Last night on the Daily Show, John Stewart played a bit of back and forth between U.S. Solicitor General Donald Verrilli and Justice Antonin Scalia from the Supreme Court hearing about the Affordable Care Act:
Verrilli: In the health care market, [the uninsured are] going into that market without the ability to pay for what you get, getting the health care service anyway because of the social norms… to which we've obligated ourselves, so --Which is a modest proposal to just let them die.
Scalia: So don't obligate yourself to that.
There it was, baldly put. Anyone who doesn't have insurance should just die. The idea that had seemed beyond the pale when it was called out by audience members during a Republican debate last fall was now being said by a member of the Supreme Court.
Then this morning in the Star Tribune letters to the editor, there was this from writer Michael Schwartz of St Louis Park:
As soon as the Supreme Court overturns Obamacare, I hope and expect that the true conservatives in Congress will pass a "No Care for Freeloaders" law -- if you don't have insurance and don't have a big wad of cash in your back pocket, you sit outside the hospital doors and stay sick, or die if that's what it comes to. At least you will die proud to have kept your liberty.I'm still not sure if Schwartz was serious or writing a parody, but that's the point we've come to.
As if all or even most of the people without insurance are without it because they decided not to buy it. Everyone without it is a hypothetical healthy 30-year-old who decided not to pay. And as if a penalty, such as death, it will make people buy it. Right?
Because, the assumption is, being without health insurance couldn't possibly result from not being able afford it, or being able to afford only bad insurance that's revoked right when it's needed. Maybe you're too sick to work to afford it, as in the case of Nikki White, described in T.R. Reid's book The Healing of America, so you lose your insurance. Or maybe you have preexisting conditions that make you uninsurarable.
What reality do Scalia and Schwartz live in? What country is this?

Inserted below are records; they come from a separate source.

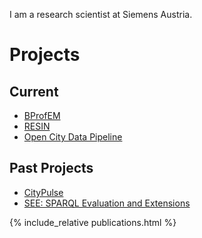 I am a research scientist at Siemens Austria.

# Projects

## Current 

- [BProfEM](http://www.bprofem.org/)
- [RESIN](http://www.resin-cities.eu/)
- [Open City Data Pipeline](http://citydata.wu.ac.at/)

## Past Projects

- [CityPulse](http://ict-citypulse.eu/)
- [SEE: SPARQL Evaluation and Extensions](http://www.wwtf.at/projects/research_projects/details/index.php?PKEY=2548_DE_O)

{% include_relative publications.html %}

Update: Here's a good example of a person who will die with her liberty intact under the current system. A woman with advanced cervical cancer, undiagnosed and untreated because she had no insurance.
2 comments:
This would have been me last year when I arrived at our public hospital with a massive headache due to hydrocephalus because of shunt failure. Scalia would have had me die an agonizing death. Thankfully, San Francisco sees fit to take care of those of us abandoned by the health insurance industry.
What a country we live in.
The theory of states (or localities) that pass universal health care, like Hawaii, or Vermont, or the attempts here in Minnesota, is that it will mirror the way it spread from one province in Canada. I wonder if it will. Hasn't happened out of Hawaii or S.F. yet. If Vermont really implements it, maybe.